**DIRECTIONS:** A complete and exact copy of the data below is the task.

##### SOURCE MATERIAL #####

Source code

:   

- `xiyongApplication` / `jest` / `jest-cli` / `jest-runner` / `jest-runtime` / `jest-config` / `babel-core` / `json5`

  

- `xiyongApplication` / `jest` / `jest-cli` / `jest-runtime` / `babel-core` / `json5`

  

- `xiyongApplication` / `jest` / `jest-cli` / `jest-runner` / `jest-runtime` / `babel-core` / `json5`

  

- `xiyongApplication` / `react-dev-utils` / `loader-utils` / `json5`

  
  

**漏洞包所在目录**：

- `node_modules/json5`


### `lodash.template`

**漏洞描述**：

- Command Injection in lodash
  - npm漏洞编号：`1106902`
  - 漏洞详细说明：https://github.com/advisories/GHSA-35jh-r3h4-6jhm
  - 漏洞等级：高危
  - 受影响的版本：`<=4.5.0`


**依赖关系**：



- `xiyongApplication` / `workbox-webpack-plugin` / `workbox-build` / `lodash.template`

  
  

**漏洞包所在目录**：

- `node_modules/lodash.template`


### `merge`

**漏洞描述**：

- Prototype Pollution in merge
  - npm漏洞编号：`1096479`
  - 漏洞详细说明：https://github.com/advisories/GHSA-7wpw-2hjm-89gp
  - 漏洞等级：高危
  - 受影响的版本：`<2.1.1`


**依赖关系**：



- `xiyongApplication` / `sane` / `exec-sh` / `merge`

#####

**RESULT FOR THIS TASK:**
Source code

:   

- `xiyongApplication` / `jest` / `jest-cli` / `jest-runner` / `jest-runtime` / `jest-config` / `babel-core` / `json5`

  

- `xiyongApplication` / `jest` / `jest-cli` / `jest-runtime` / `babel-core` / `json5`

  

- `xiyongApplication` / `jest` / `jest-cli` / `jest-runner` / `jest-runtime` / `babel-core` / `json5`

  

- `xiyongApplication` / `react-dev-utils` / `loader-utils` / `json5`

  
  

**漏洞包所在目录**：

- `node_modules/json5`


### `lodash.template`

**漏洞描述**：

- Command Injection in lodash
  - npm漏洞编号：`1106902`
  - 漏洞详细说明：https://github.com/advisories/GHSA-35jh-r3h4-6jhm
  - 漏洞等级：高危
  - 受影响的版本：`<=4.5.0`


**依赖关系**：



- `xiyongApplication` / `workbox-webpack-plugin` / `workbox-build` / `lodash.template`

  
  

**漏洞包所在目录**：

- `node_modules/lodash.template`


### `merge`

**漏洞描述**：

- Prototype Pollution in merge
  - npm漏洞编号：`1096479`
  - 漏洞详细说明：https://github.com/advisories/GHSA-7wpw-2hjm-89gp
  - 漏洞等级：高危
  - 受影响的版本：`<2.1.1`


**依赖关系**：



- `xiyongApplication` / `sane` / `exec-sh` / `merge`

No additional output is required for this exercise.